По решительному настоянию Деникина, просьба великого князя была отклонена. Он же тотчас, без всякого промедления, разработал и собственноручно написал Наказ о целях и задачах Добровольческой армии. Специально выделенные агитаторы распространили его по городам и весям. Новый документ гласил: «I. Добровольческая армия борется за спасение России путем: 1) создания сильной дисциплинированной и патриотической армии; 2) беспощадной борьбы с большевизмом; 3) установления в стране единства государственного и правового порядка. II…Добровольческая армия не может принять партийной окраски…III. Вопрос о формах государственного строя является последующим этапом и станет отражением воли русского народа… IV. Никаких сношений ни с немцами, ни с большевиками. V. Привлечение вооруженных сил славян желательно, но это не должно вести к нарушению единства и целостности русского государства».
Вопреки ожиданиям, Наказ, составленный крайне абстрактно, в духе непредрешенчества, не только не принес успокоения, но, наоборот, усилил недоумение и недовольство. Особенно взволновались промонархисты, не найдя в нем отражения дорогой их сердцу идеи. В армии усилился ропот.
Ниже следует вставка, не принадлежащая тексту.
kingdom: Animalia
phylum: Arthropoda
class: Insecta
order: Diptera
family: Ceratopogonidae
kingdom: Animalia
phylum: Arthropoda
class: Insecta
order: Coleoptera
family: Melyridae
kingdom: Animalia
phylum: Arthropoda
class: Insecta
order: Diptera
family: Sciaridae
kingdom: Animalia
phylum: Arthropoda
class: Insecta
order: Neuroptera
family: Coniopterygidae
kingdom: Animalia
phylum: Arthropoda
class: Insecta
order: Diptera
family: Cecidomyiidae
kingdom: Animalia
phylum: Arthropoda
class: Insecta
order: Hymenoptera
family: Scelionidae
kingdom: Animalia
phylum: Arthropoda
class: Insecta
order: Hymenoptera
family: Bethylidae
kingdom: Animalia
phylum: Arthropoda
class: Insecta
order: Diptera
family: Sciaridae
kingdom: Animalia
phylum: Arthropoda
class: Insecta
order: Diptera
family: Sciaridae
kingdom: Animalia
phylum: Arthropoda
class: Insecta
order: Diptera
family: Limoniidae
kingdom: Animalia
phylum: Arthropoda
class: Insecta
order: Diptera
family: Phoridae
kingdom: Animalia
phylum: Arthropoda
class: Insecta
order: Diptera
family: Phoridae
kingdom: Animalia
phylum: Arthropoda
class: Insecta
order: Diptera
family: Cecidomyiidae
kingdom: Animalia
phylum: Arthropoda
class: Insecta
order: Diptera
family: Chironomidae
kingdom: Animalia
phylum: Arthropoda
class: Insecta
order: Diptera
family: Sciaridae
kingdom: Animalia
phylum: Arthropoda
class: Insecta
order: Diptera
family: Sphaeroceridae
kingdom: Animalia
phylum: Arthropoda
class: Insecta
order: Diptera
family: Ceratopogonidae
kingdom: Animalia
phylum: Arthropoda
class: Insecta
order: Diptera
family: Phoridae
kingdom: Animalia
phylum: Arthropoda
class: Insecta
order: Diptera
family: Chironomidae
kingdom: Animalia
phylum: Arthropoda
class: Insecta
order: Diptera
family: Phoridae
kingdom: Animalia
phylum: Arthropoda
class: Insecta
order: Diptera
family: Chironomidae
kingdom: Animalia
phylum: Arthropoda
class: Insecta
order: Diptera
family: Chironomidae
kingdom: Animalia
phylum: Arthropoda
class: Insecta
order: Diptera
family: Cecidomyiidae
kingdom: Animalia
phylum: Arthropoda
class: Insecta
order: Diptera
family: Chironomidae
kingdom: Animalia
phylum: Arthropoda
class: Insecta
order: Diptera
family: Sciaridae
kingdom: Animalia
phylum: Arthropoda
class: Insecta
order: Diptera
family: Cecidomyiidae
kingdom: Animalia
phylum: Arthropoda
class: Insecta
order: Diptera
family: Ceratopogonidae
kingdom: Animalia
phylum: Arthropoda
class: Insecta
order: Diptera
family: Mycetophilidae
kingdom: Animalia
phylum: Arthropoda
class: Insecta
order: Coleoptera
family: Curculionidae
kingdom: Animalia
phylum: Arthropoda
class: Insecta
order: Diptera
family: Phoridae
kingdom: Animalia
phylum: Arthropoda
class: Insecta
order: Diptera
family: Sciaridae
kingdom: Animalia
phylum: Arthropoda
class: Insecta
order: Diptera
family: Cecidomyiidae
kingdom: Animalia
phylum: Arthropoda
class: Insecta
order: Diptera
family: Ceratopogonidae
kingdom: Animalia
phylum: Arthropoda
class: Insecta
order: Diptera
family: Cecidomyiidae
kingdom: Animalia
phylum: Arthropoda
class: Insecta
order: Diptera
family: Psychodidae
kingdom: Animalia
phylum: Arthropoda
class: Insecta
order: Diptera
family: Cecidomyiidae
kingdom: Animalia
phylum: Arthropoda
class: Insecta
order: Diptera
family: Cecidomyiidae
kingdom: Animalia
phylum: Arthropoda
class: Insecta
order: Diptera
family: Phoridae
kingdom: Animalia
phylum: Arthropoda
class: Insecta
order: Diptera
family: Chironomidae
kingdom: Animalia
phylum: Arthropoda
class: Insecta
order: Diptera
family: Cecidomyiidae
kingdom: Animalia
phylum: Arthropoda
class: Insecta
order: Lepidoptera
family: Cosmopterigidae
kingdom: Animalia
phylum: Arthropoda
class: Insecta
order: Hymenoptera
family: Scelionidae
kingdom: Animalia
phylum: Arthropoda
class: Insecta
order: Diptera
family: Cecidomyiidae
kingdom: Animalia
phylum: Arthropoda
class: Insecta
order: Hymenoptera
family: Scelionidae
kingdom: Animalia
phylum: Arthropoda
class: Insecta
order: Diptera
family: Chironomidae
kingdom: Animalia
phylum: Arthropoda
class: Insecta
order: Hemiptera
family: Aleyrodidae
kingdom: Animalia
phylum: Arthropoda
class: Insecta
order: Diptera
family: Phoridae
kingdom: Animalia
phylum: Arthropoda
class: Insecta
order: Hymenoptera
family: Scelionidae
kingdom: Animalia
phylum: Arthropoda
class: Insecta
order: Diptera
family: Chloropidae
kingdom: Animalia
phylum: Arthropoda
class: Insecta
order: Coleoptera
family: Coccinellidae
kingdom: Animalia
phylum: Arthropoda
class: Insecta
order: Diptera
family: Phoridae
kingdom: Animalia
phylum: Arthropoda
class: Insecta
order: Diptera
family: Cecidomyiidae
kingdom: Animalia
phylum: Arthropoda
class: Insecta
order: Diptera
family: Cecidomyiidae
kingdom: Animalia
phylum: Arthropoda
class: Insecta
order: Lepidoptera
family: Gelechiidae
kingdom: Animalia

Алексеев при встрече со Щербачевым, растолковывая смысл окутанного туманом документа, говорил: «Добровольческая армия не считает возможным теперь же принять определенные политические лозунги ближайшего государственного устройства, признавая, что вопрос этот недостаточно еще назрел в умах всего русского парода, и что преждевременно объявленный лозунг может лишь затруднить выполнение широких государственных задач». Генерал Лукомский, состоявший представителем Добровольческой армии при правителе Украины Скоропадском, забил тревогу, явно стремясь драматизировать ситуацию. Может быть, скрытый соперник Деникина, он надеялся, что на этот раз между автором документа и Алексеевым пробежит черная кошка. Неопределенность, претенциозно говорил он, «многих отшатнет от желания идти в армию или работать с ней рука об руку».
Атмосфера в армии неожиданно начала накаляться. Однако ее командующий продолжал упорно стоять на своем, считая малейшую уступку в этом принципиальном вопросе преддверием катастрофы. Отложив все самые срочные дела, он, скрепя сердце и отдавая дань еще до конца не изжитой митинговщине, провел в станице Егорлыкской широкое армейское собрание с представительством на нем, однако, только одних командиров, хотя и включительно до самого младшего взводного звена. Придавая этому мероприятию большое значение, он добился участия в работе собрания и М. В. Алексеева, который, превозмогая одолевавшую его хворь, покинул обжитой домашний очаг в Новочеркасске и преодолел этот ухабистый долгий путь на конной тачанке.